Sai Vivek Nanduri received his MS Dual Degree in Computational Linguistics (CL). His research work was supervised by Dr. Radhika Mamidi. Here’s a summary of his  research work on Towards dialogue modelling in code-mixed low resource language settings:

Natural Language Processing (NLP) has evolved drastically in many areas due to the popularity and
success of a variety of different Machine Learning and specifically Deep Learning techniques and their
applications commercially as well as academcially in the last decade or so. Typically most of the work
done in these fields globally has centred around solving tasks with the use of resource rich languages
such as English as a base upon which models have been built. The large chasm this technological and
academic revolution brings about, to a world that is divided in a multitude of regional cultures and
languages that haven’t evolved at the same pace, creates a very real obstacle.

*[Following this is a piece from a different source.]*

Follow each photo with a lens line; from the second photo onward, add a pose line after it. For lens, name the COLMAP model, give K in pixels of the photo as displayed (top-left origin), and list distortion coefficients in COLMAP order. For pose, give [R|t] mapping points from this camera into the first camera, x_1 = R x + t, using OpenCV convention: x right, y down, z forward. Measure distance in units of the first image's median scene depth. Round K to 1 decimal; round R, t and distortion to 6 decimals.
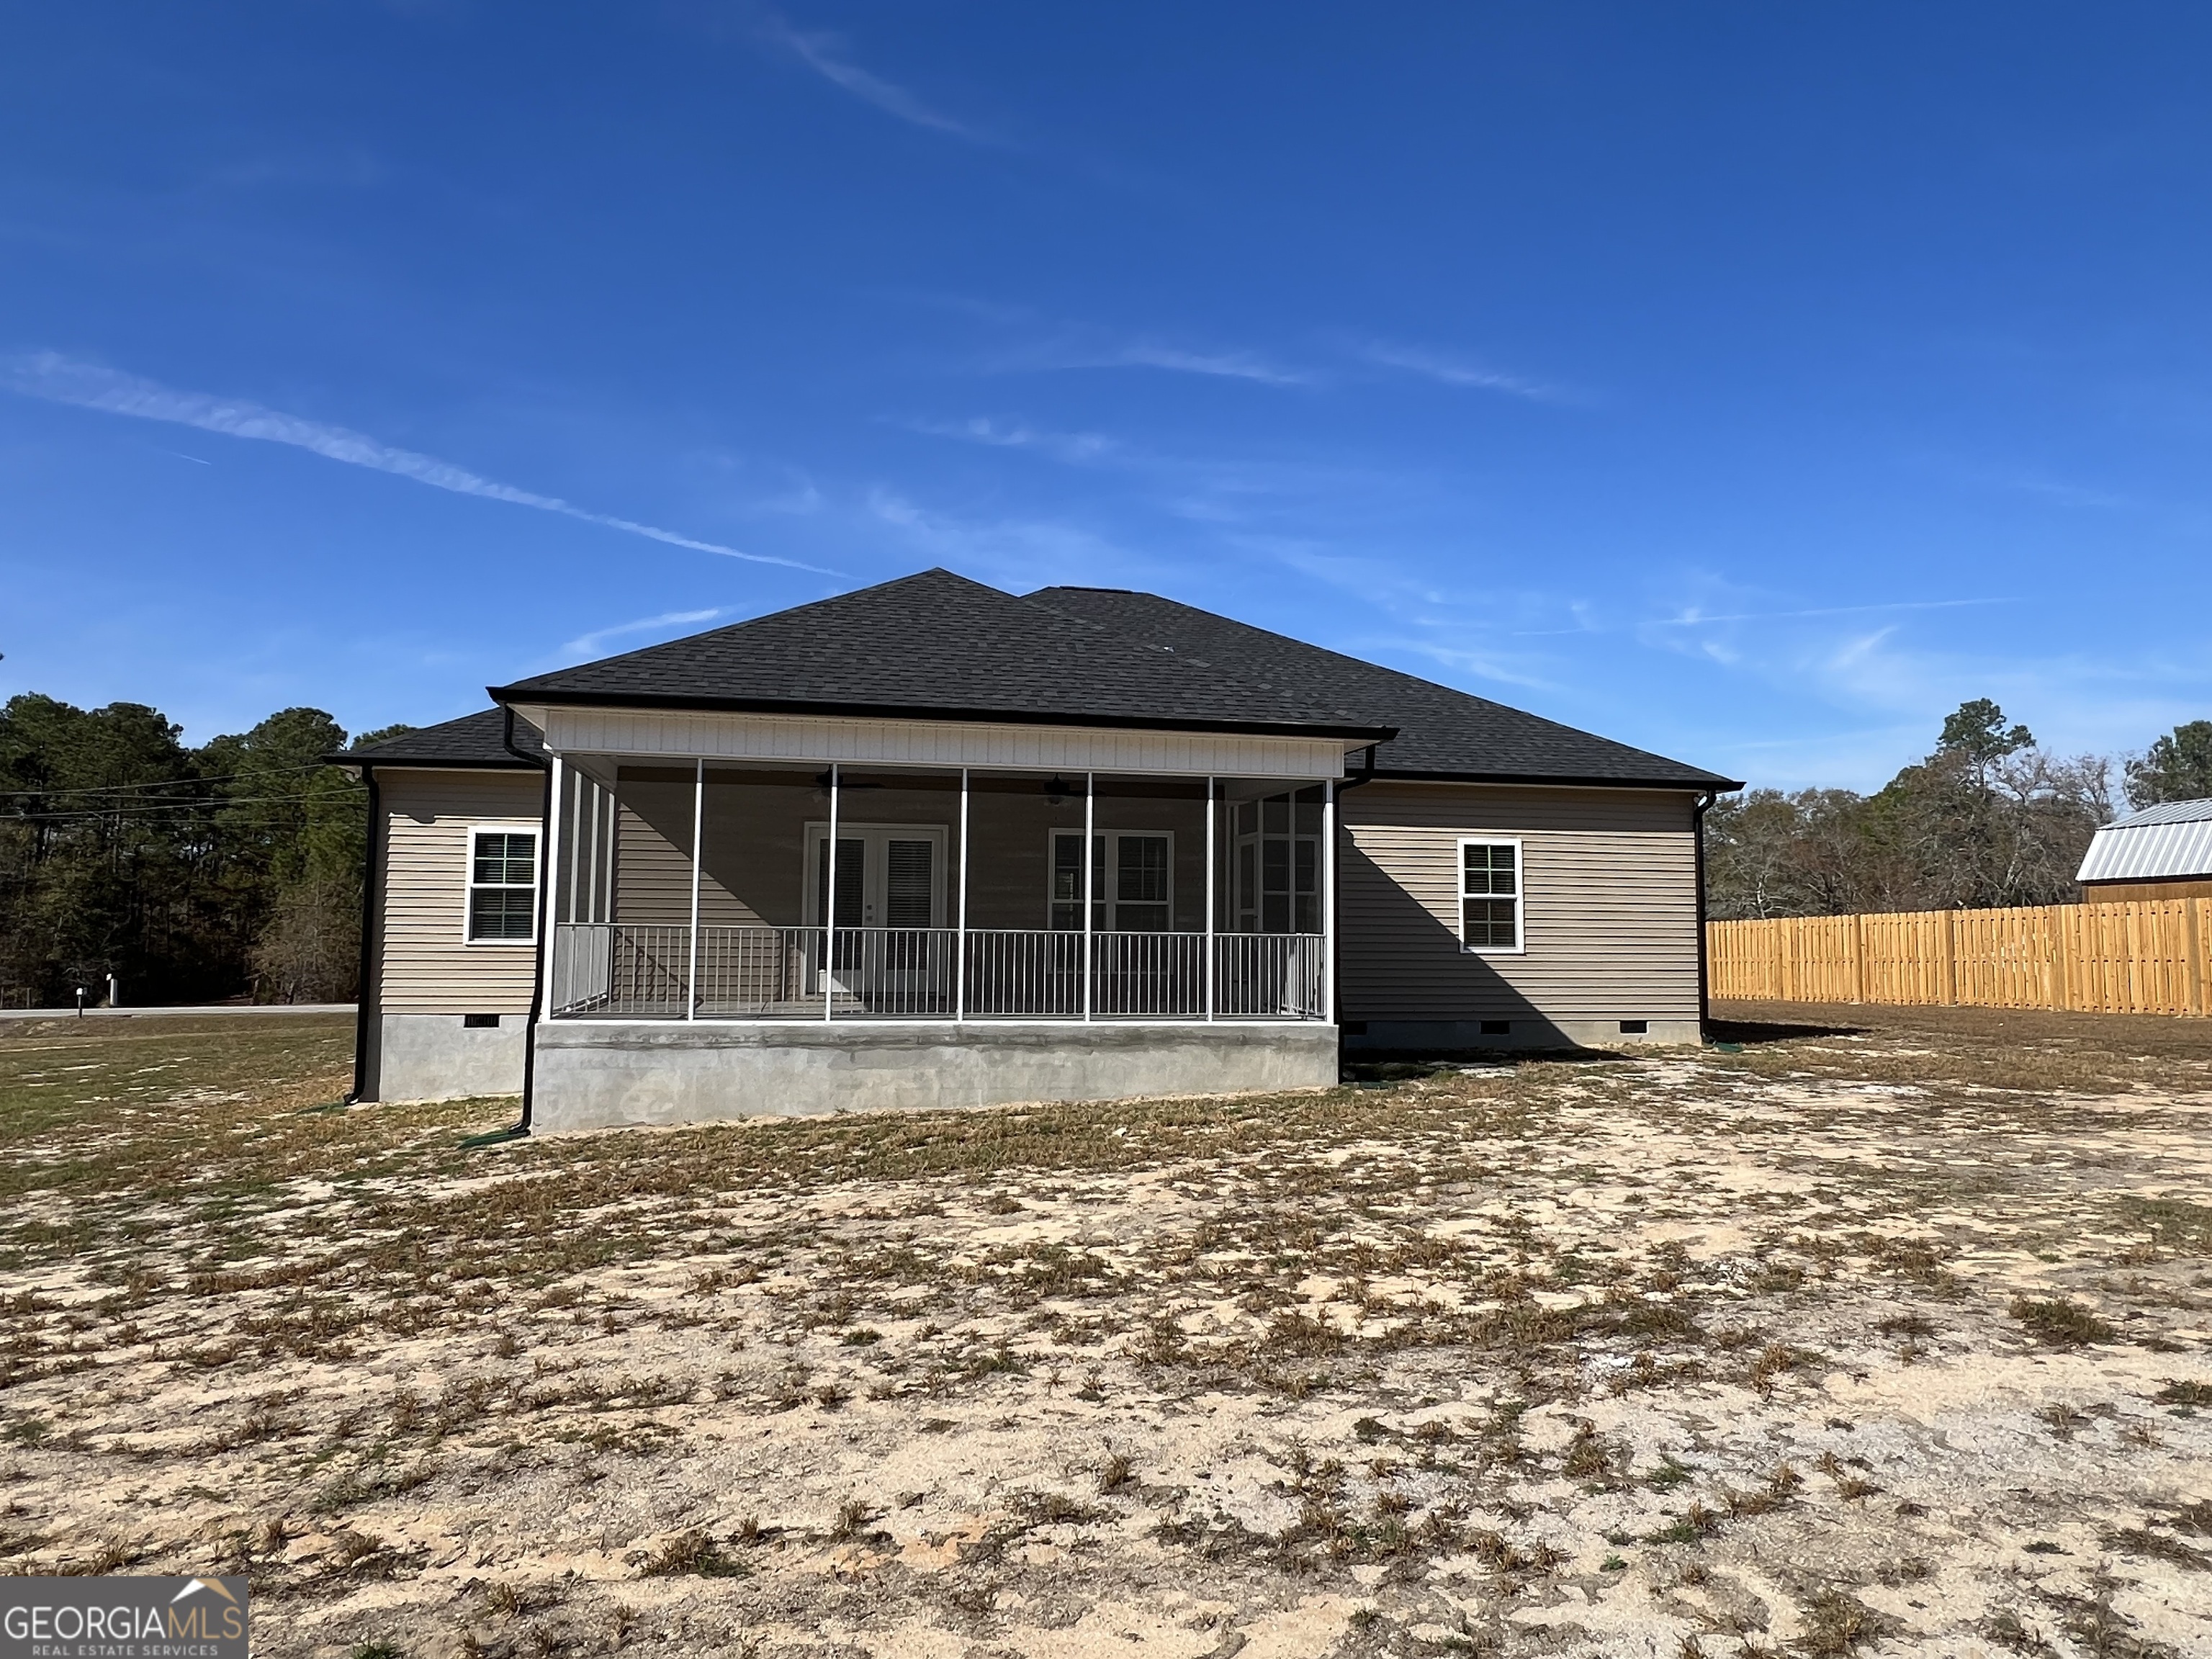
lens RADIAL K [[1448.9, 0, 1099.5], [0, 1448.9, 818.2], [0, 0, 1]] dist [0.021751, -0.000511]
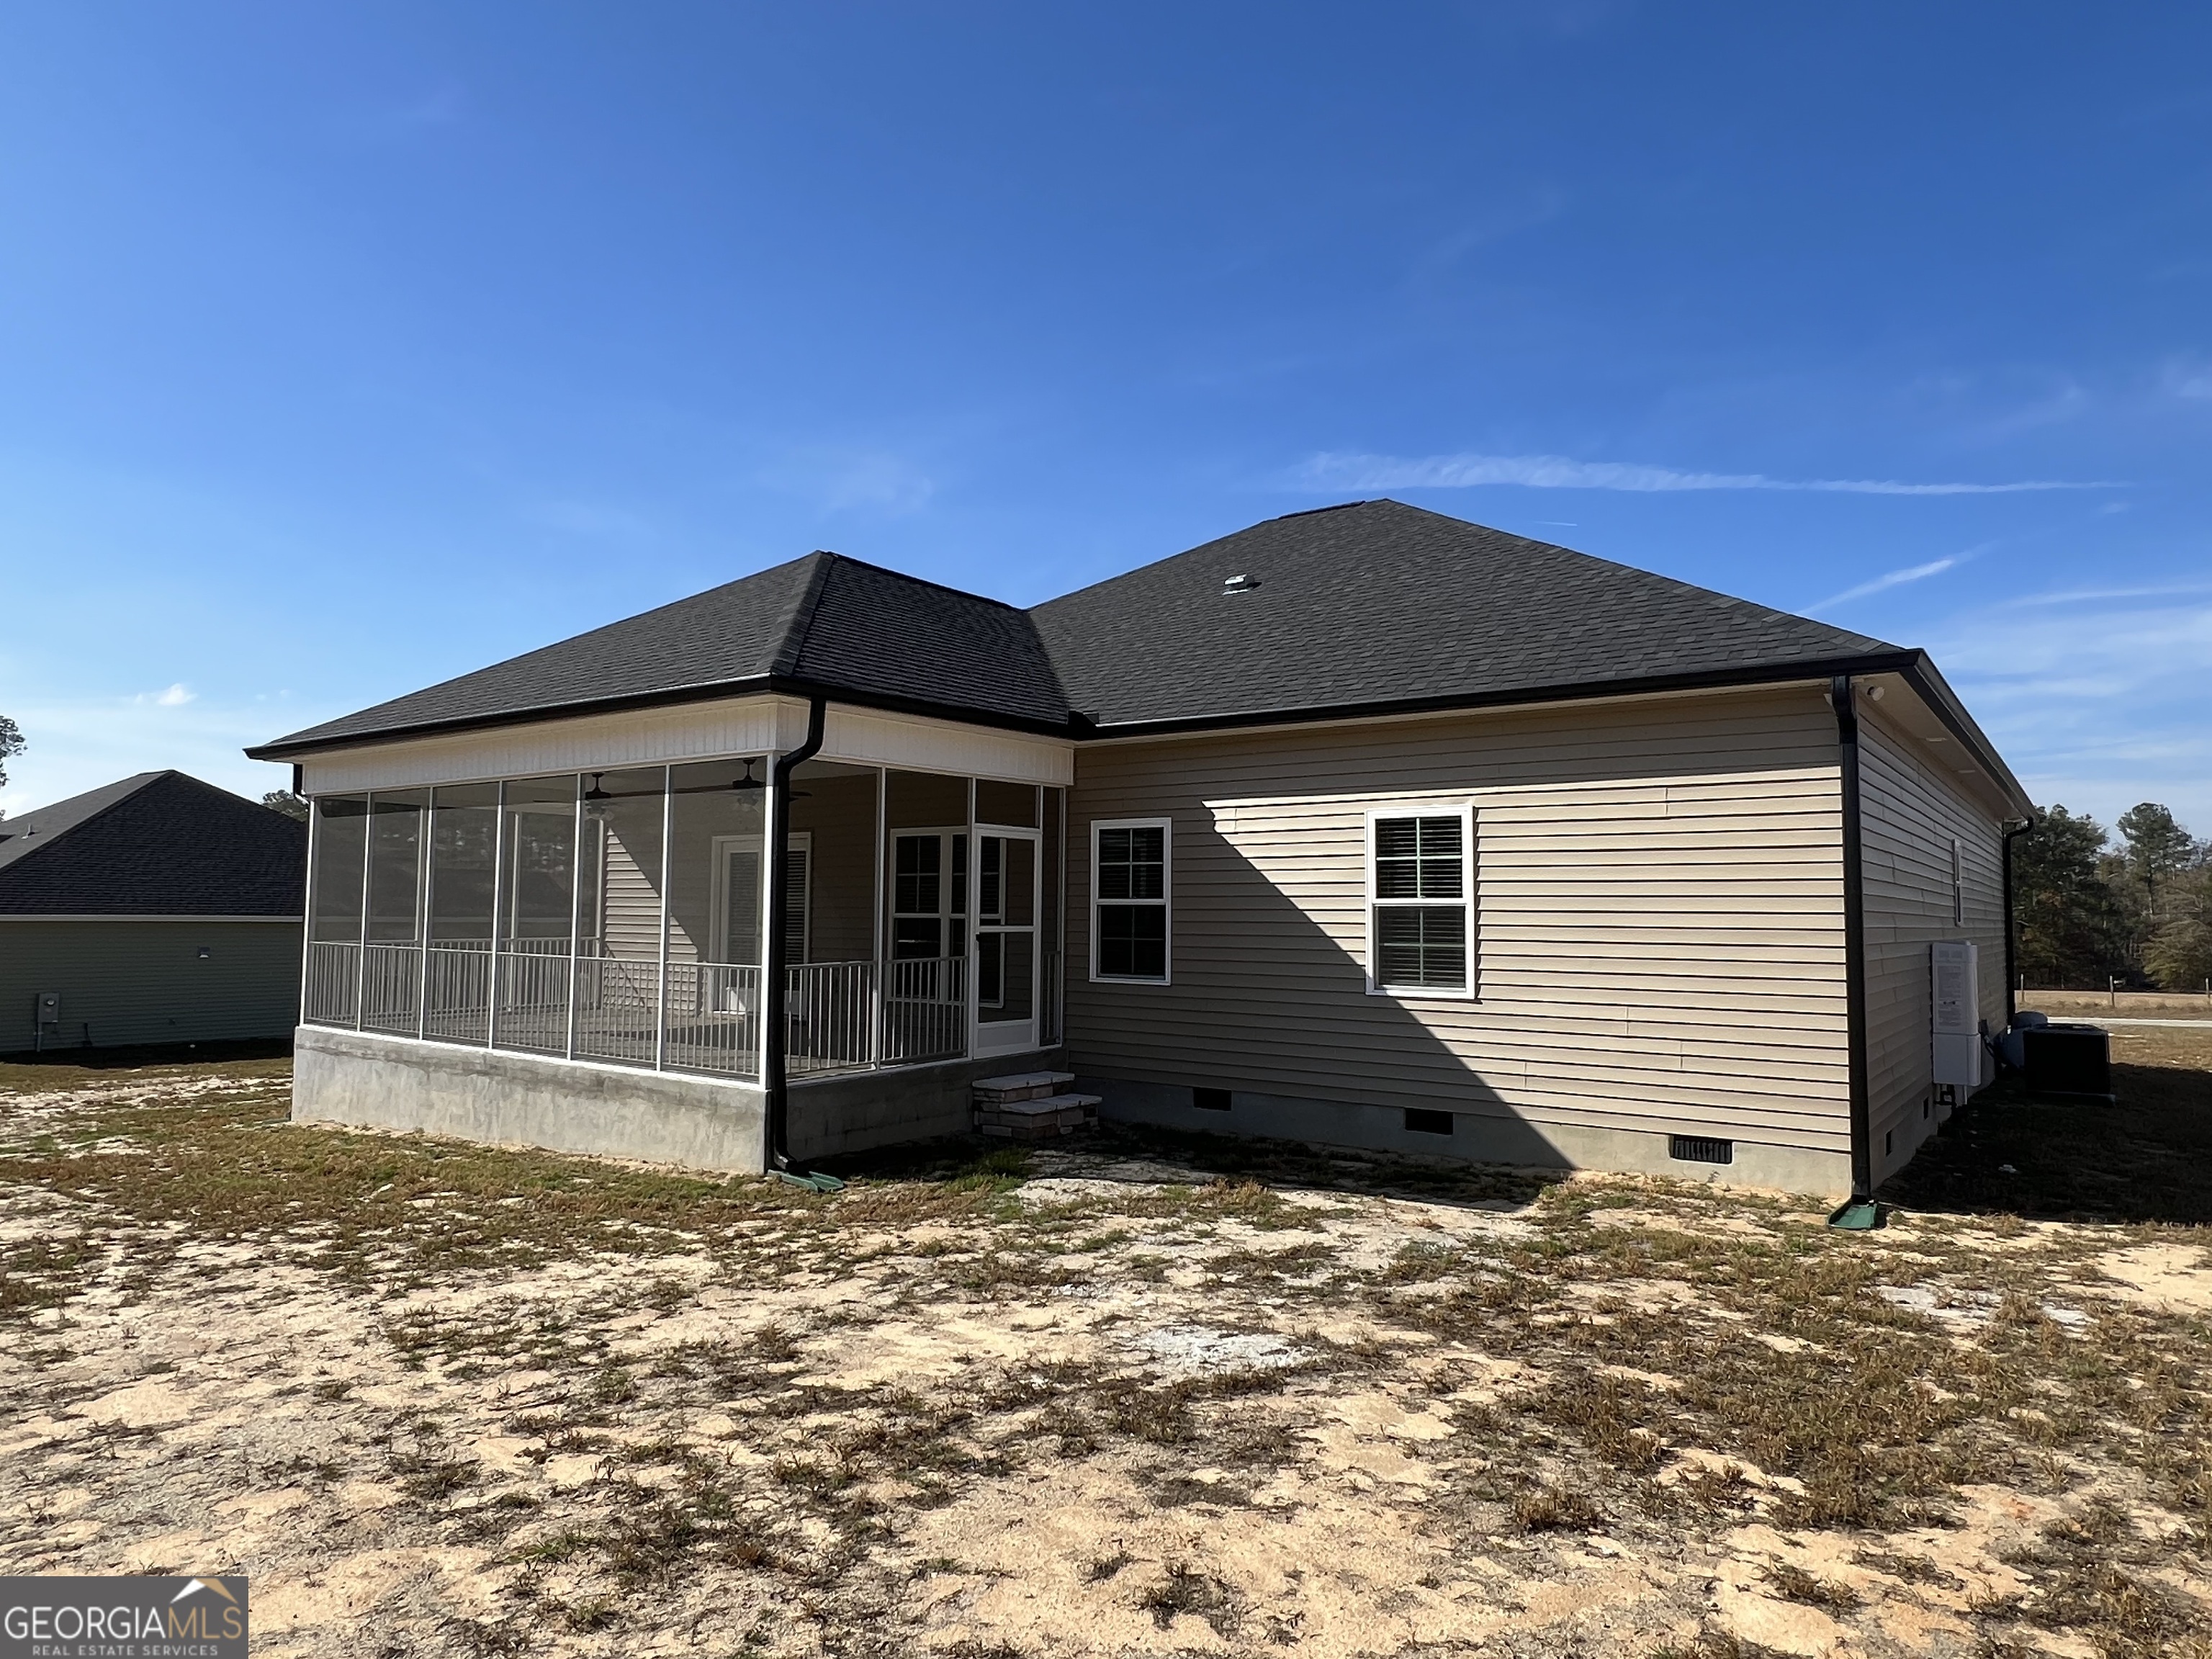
lens RADIAL K [[1448.9, 0, 1101.9], [0, 1448.9, 839.0], [0, 0, 1]] dist [0.021751, -0.000511]
pose [[0.653455, -0.040733, -0.755868, 0.634575], [0.053719, 0.998529, -0.007369, 0.024934], [0.755057, -0.035789, 0.654682, 0.506490]]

We aim to play a part in bridging this gap that has been brought about with the creation of a rich  resource for one such low resource language in Telugu, a Dravidian language. We aim to focus on
curating and annotating a dialogue corpus as it allows us to approach a variety of tasks and holds various
different real world applications including the rather pertinent current phenomenon of improving Human Computer Interactions especially in the context of low resource languages such as Telugu. It is important to also take note of the evolution of language and different means of communication as
a function of time and one product of this observation is the increased usage of code-mixing in colloquial
discourse. In order to develop robust models and accurately recreate Human-Human interactions with
the use of computers, we need to be able work with and model on code-mixed data. Therefore another
focus of our study is in the creation of a dialogue corpus that is heavily code-mixed with Telugu and
English and the subsequent modelling of the dialogue system using deep learning techniques.
In order to determine the resourcefulness of the Telugu-English code-mixed dialogue corpus that we
have carefully curated, we put it to the test by performing two different widely studied NLP tasks in :
Text-based Speaker Identification and Automatic Humour Recognition. We provide a comprehensive
analysis and survey of modern deep learning techniques for the task of text-based speaker identification
and present a detailed explanation of all the choices made while undertaking this study. The deep
learning techniques implemented in this body of work include the likes of Convolutional Neural Networks, LSTMs, and Transformer based models.